“Near-Perfect” Finite-Cardinality Generalized Space-Time Shift Keying

Two decades of full-diversity high-rate MIMO research has created perfect Space-Time Block Codes (STBCs), including the Golden code. However, the major stumbling block of their wide-spread employment is their limited energy-efficiency. On one hand, the superposition of their signals results in a high Peak-to-Average Power Ratio (PAPR). On the other hand, the total number of equivalent Inter-Antenna Interference (IAI) contributions that the receiver has to deal with is increased to $\text {IAI}=M^{2}$ upon using $M$ Transmit Antennas (TAs), which is a substantial extra price compared to the $\text {IAI}=M$ of V-BLAST. Against this background, we propose a new family of Finite-Cardinality Generalized Space-Time Shift Keying (FC-GSTSK). More explicitly, the proposed FC-GSTSK is capable of outperforming both V-BLAST and STBC, which is the ultimate objective of full-diversity high-rate MIMO design. Furthermore, following the index modulation philosophy, the proposed FC-GSTSK replaces the signal-additions by the data-carrying signal-selection process. As a benefit, the FC-GSTSK substantially reduces the PAPR of signal transmission.
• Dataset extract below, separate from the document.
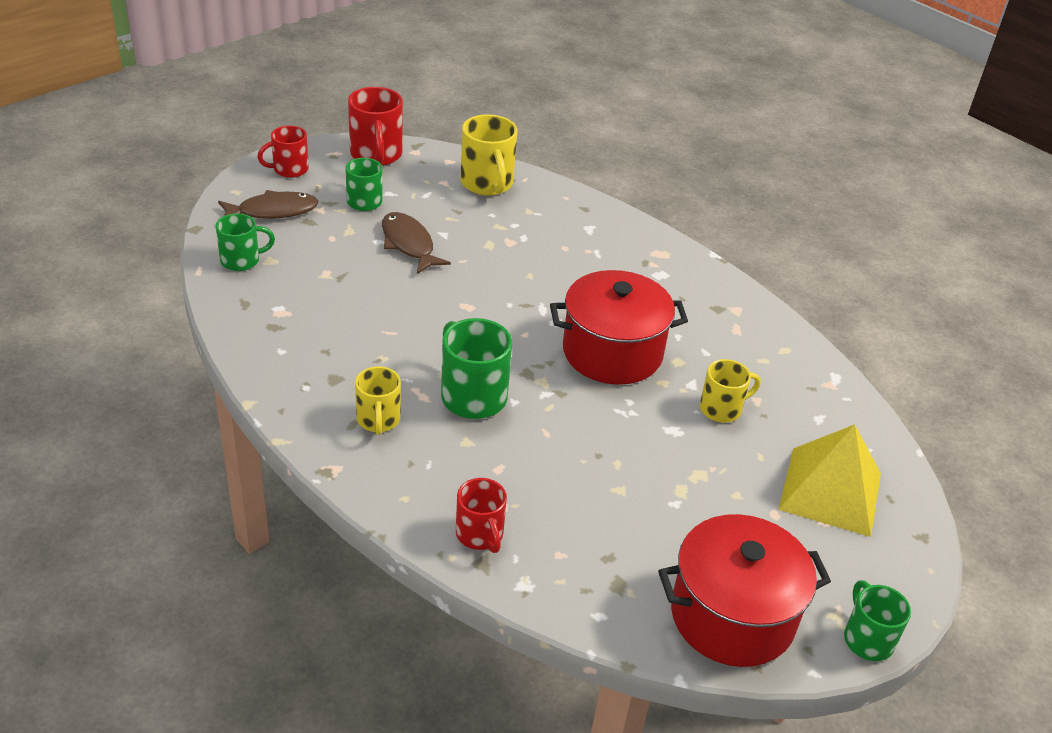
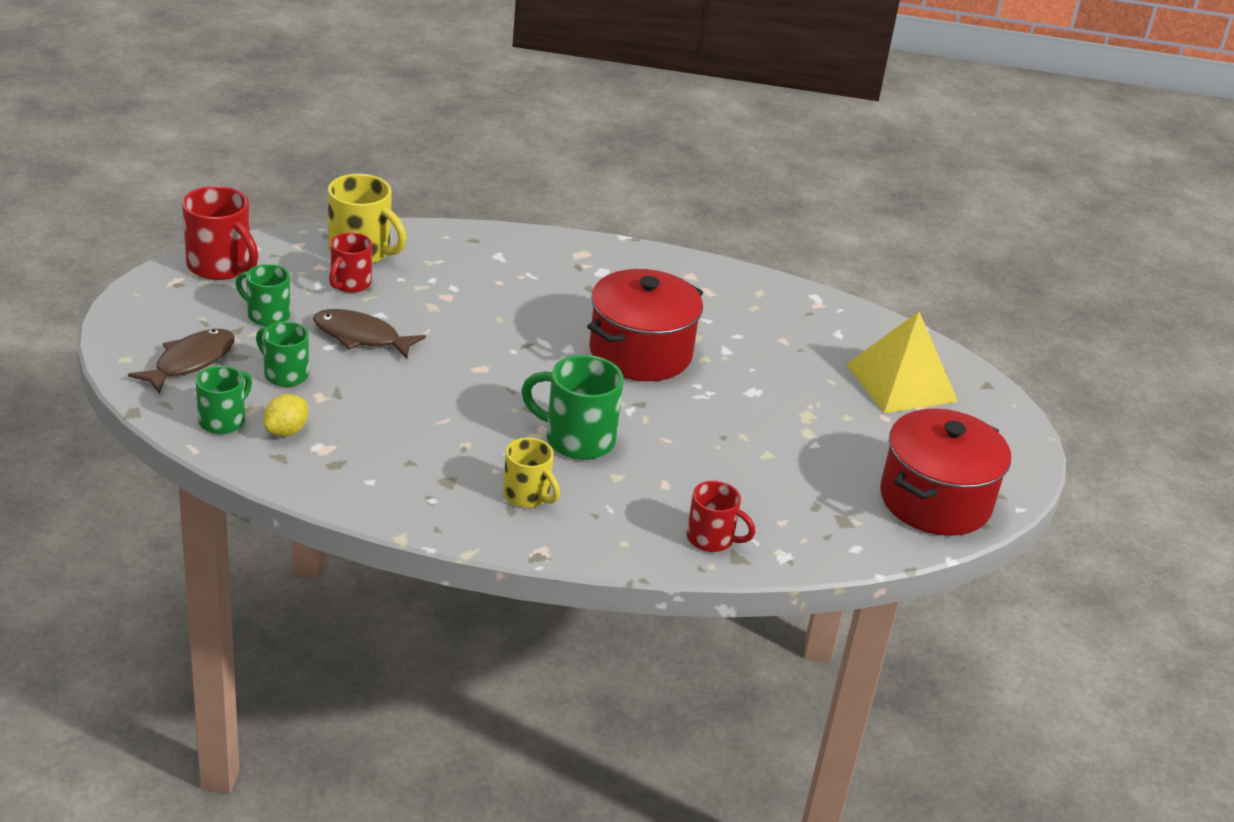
camera: 40 degrees left, 5 degrees down
red mug [257,126,309,178] -> red mug moved to [329,232,372,293]
yellow mug [700,359,761,423] -> none
green mug [844,580,911,661] -> green mug moved to [256,321,309,387]
none -> yellow lemon [263,394,308,436]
As a further advantage, the equivalent IAI imposed on signal detection is reduced back to the same level as that of the V-BLAST. Moreover, the proposed FC-GSTSK is even capable of consistently outperforming the perfect STBCs in terms of its Peak Signal to Noise-power Ratio (PSNR) that takes into account the power consumption at the transmitter. As a further advance, the reduced-RF-chain based version of FC-GSTSK is also capable of outperforming both Generalized Spatial Modulation (GSM) and Space-Time Block Coded Spatial Modulation (STBC-SM) without increasing the PAPR and the equivalent IAI.